3. Geopolitical Crises or Uncertainty

Sometimes, a nation may experience geopolitical uncertainties which often cause a reduction in the people’s confidence in the government. During times like these, people tend to turn to other investments they consider safe. Gold is often one of such investments and it tends to outperform other options.

For instance, there was a major improvement in gold’s price recently due to the European Union crisis.

4. Portfolio Diversification

Most investment experts or advisors often advise people to diversify their investment portfolio as much as possible as this would help their portfolio withstand hits and reduce their losses. A major thing about diversification is to make sure that the investments in the portfolio are not closely connected to each other.

This is why gold is considered a major means of diversifying a portfolio since it is known to have a negative correlation with stocks as well as other financing options.
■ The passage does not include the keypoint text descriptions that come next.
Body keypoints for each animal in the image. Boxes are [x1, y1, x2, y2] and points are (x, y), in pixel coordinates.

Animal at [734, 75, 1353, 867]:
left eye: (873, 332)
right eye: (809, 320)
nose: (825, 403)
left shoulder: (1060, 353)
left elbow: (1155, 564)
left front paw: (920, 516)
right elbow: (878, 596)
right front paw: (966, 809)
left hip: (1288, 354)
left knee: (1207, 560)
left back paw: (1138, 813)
To properly diversify your portfolio, it should combine stocks, bonds, and gold. This would ultimately reduce your general risk and volatility.

5. Protection against Deflation

Deflation is an economic crisis that causes a decline in prices and business activities. This economic time is also a period where the economy gets weighed down by massive debt. However, the world has not experienced a global scale deflation since the 1930s Great Depression. You can visit to learn about the Great Depression.
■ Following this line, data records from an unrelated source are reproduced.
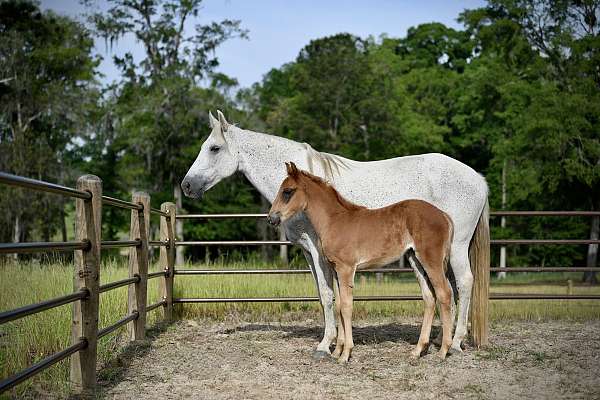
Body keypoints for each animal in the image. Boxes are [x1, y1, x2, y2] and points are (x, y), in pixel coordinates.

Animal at [268, 162, 454, 362]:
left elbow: (347, 307)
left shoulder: (346, 268)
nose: (271, 218)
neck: (334, 220)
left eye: (287, 191)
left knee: (444, 294)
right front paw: (337, 351)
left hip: (431, 260)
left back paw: (443, 351)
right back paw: (417, 350)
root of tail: (444, 215)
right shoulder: (336, 270)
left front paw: (345, 354)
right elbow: (339, 306)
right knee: (429, 298)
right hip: (415, 260)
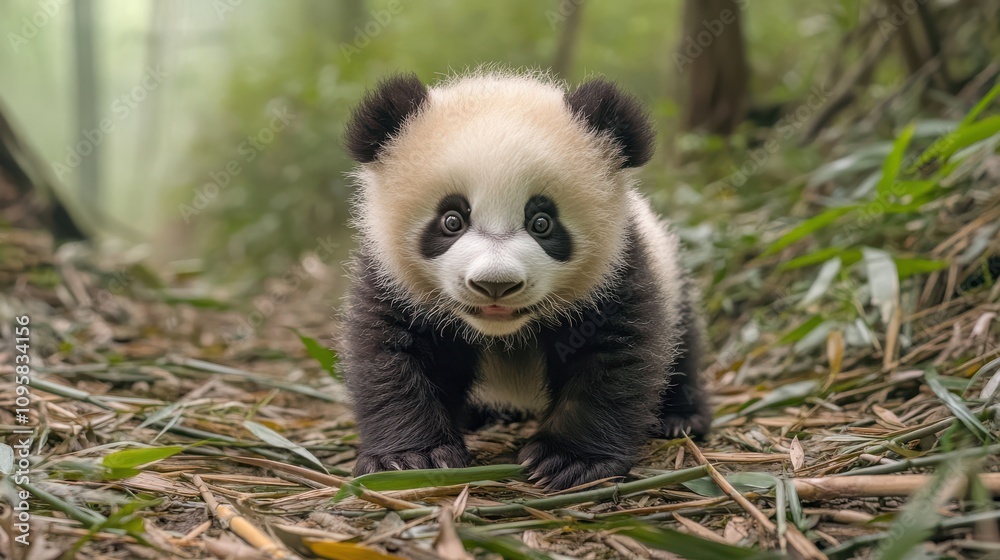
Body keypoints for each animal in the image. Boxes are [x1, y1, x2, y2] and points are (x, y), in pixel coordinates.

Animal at [341, 69, 711, 491]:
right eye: (452, 220)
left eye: (542, 222)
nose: (495, 285)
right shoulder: (391, 278)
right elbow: (390, 356)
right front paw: (412, 458)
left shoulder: (616, 271)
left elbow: (615, 357)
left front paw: (567, 460)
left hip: (672, 275)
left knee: (682, 348)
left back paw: (680, 418)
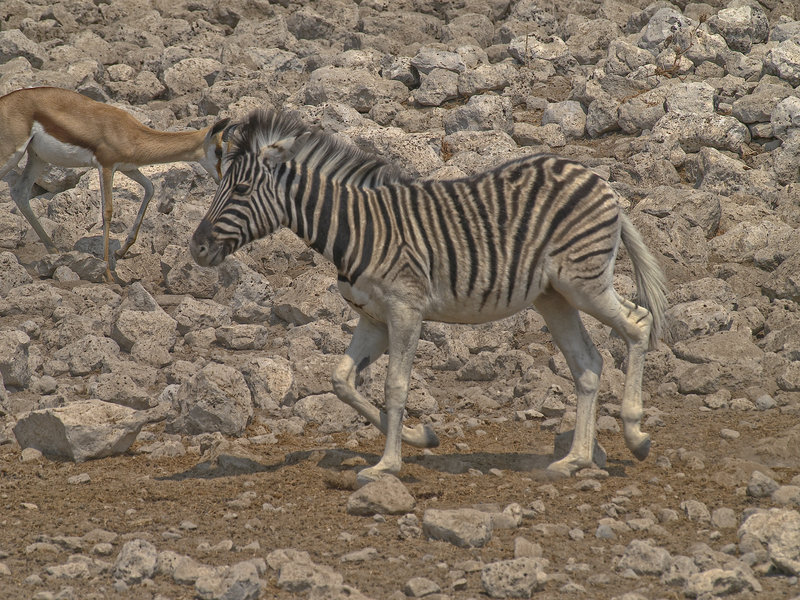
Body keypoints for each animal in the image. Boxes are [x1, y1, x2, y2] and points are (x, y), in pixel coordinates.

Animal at [190, 109, 668, 482]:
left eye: (241, 190)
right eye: (219, 185)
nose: (195, 248)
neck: (355, 228)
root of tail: (597, 180)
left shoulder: (405, 310)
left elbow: (395, 386)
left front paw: (387, 465)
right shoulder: (373, 317)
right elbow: (342, 381)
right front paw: (418, 436)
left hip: (584, 284)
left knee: (638, 323)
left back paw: (635, 436)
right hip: (554, 297)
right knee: (588, 365)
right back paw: (576, 460)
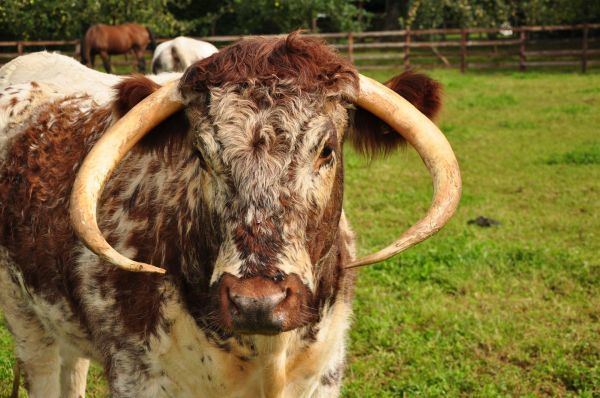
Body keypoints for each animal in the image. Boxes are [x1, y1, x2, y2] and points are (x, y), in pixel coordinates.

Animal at [0, 32, 462, 396]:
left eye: (327, 149)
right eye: (200, 153)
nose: (257, 303)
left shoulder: (323, 377)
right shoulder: (137, 377)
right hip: (25, 318)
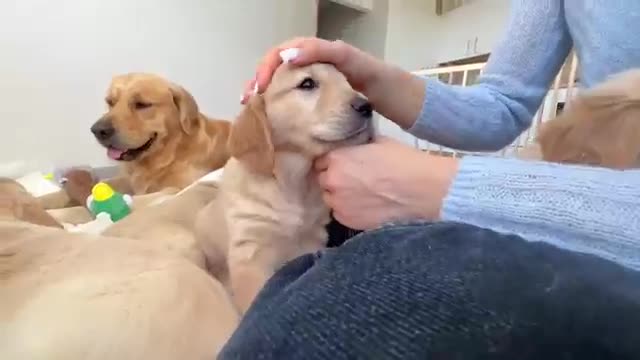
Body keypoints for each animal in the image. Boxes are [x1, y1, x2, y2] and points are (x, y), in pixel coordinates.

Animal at [196, 62, 376, 312]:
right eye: (307, 84)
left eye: (347, 82)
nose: (367, 106)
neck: (294, 180)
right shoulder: (250, 251)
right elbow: (253, 297)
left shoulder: (311, 239)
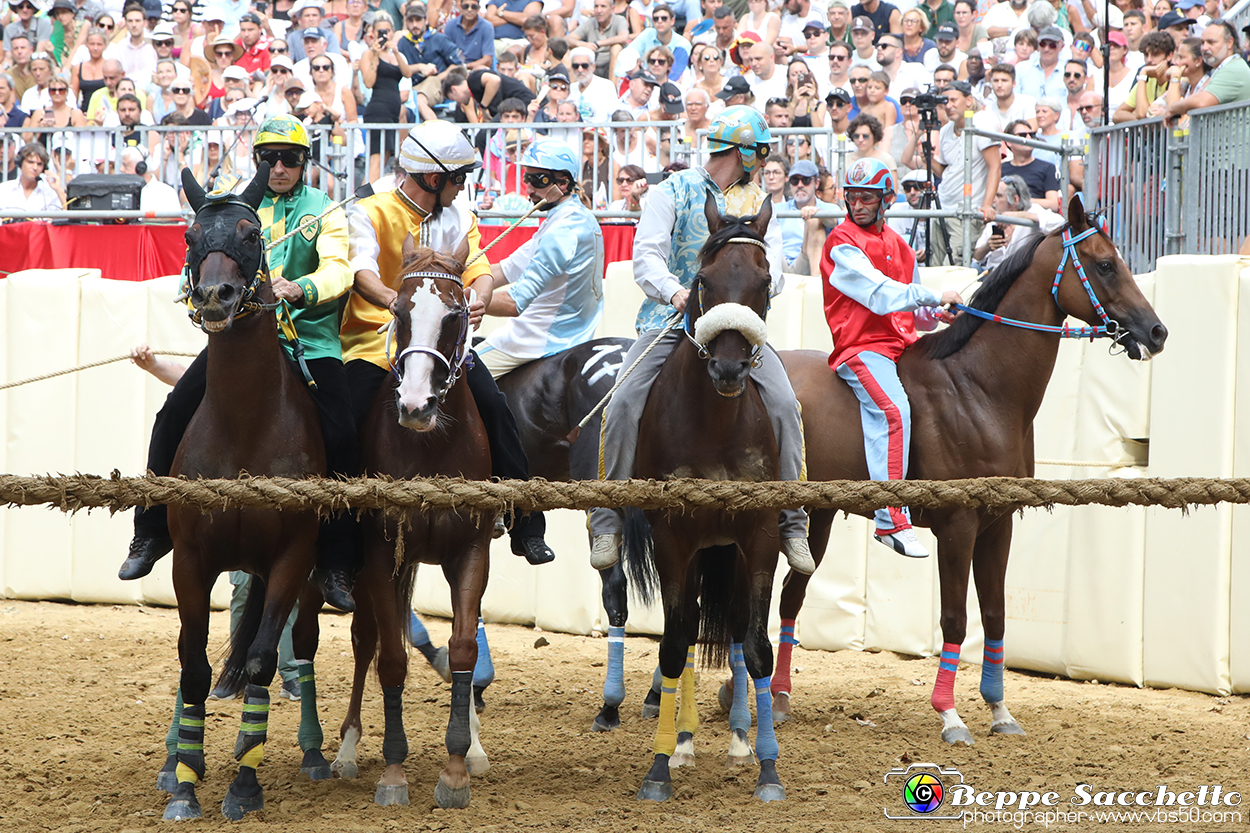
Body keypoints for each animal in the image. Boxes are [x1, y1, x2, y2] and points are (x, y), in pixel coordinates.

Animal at [163, 165, 335, 820]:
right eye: (190, 236)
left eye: (250, 233)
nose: (216, 297)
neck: (245, 425)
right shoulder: (190, 560)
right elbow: (192, 663)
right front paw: (185, 781)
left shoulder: (291, 557)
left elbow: (263, 658)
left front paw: (244, 784)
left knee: (296, 646)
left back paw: (308, 752)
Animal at [327, 240, 492, 805]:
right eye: (398, 312)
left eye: (456, 315)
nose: (416, 404)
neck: (430, 447)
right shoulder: (380, 558)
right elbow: (391, 659)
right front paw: (394, 772)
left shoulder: (472, 553)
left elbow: (463, 648)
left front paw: (457, 768)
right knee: (366, 641)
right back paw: (347, 749)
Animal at [620, 191, 785, 800]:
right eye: (704, 280)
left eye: (765, 280)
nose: (730, 367)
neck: (714, 425)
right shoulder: (673, 535)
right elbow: (674, 642)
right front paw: (660, 765)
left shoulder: (758, 535)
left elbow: (756, 644)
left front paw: (768, 769)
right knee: (689, 629)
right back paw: (686, 742)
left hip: (726, 550)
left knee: (732, 624)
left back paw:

While the world has not experienced a global depression since the 1930s, certain parts of the globe experienced deflation although on a small scale during the financial crisis of 2008. In the Depression period, it was recorded that gold’s purchasing power drastically increased while the prices of other assets drastically declined.

The reason this happened was that cash was hoarded and then the safest storage for cash was gold.

6. Inflation Hedge

Another function of this metal is that it can be used as an inflation hedge; this has been proven over and over historically. This is because gold’s price tends to increase whenever living cost increases.
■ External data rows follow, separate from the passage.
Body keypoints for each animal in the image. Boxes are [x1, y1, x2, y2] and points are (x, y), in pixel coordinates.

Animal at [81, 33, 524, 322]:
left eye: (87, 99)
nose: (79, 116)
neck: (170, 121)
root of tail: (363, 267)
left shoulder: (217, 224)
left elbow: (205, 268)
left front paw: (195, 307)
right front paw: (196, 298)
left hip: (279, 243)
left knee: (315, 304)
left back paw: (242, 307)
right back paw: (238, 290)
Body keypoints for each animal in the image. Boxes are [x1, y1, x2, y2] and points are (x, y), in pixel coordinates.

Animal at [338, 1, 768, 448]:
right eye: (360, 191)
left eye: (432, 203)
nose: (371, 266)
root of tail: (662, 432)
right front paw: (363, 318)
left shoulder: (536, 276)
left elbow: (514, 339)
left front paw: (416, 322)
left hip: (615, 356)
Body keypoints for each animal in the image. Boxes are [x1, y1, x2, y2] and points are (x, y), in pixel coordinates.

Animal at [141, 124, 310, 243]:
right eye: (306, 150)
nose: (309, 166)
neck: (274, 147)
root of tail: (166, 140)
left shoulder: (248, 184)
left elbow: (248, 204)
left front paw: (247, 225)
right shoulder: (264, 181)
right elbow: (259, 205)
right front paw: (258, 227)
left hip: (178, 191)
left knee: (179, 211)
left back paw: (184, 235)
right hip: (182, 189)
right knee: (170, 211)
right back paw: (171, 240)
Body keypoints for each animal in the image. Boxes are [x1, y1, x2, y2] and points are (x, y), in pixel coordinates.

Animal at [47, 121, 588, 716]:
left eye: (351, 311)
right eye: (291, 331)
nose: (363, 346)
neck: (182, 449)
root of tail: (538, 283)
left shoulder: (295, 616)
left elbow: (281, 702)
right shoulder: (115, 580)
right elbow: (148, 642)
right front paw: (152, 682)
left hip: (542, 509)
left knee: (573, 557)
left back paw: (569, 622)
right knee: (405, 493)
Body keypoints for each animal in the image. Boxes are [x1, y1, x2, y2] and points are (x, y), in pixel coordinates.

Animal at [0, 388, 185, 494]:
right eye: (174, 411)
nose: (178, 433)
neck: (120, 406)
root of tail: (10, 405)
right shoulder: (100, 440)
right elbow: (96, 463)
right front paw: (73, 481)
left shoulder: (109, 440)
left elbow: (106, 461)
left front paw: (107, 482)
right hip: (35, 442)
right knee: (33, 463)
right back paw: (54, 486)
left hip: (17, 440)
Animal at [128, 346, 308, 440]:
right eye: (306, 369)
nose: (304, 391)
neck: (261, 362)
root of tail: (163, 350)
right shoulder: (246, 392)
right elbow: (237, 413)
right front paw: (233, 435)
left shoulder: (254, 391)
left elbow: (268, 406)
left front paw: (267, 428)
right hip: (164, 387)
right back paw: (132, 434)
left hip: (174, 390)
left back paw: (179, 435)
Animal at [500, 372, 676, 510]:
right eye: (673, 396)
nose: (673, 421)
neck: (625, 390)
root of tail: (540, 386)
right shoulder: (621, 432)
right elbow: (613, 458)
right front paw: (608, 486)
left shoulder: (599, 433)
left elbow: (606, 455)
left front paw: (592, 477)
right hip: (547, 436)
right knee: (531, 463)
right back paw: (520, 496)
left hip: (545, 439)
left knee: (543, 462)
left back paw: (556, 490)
In the past years, we have seen the price of this metal skyrocket while the stock market takes a major hit during high-inflation periods. Why is this? Well, it is simple; the purchasing power of fiat currencies is often reduced due to inflation. During which time, gold is priced in fiat currencies, making them rise alongside other things.

Also, this precious metal is considered a great value store; hence, in times when local currencies are taking a hit, people get encouraged to buy the metal.

7. Supply Limitation

Since the 90s, gold’s supply which we have comes from central banks across the globe. However, in 2008, the selling of this metal by central banks globally saw a decline. Also, since 2000, there has been a major decline in the metal’s production from mines.

This decline in sales by the central banks and the production of gold has caused the supply of this asset to be quite limited. It might take between 5-10 years before new mines are brought into production. Hence, based on the general economic rule of supply and demand, this limitation of supply has seen to the increase of the asset’s price.

8. Gold’s Demand

It is now established that some emerging markets have registered a substantial increase in their economies in recent times. In return, this increase has increased gold’s demand. In some of these economies, gold is linked with their cultures.

In a country like China where bars of this metal is seen as a traditional saving form, the demand has stayed constant. Another country that contributes to gold’s demand is India, as it is the second biggest gold-consuming country in the entire world. This may be because gold is used for a lot of purposes in the country, especially for jewelry.

October is India wedding season, during this time, the country’s need for the metal increases, and this is the period the world records the highest demand for the precious metal.


We believe you now have enough reasons to not just consider a gold investment but to go ahead with the plan.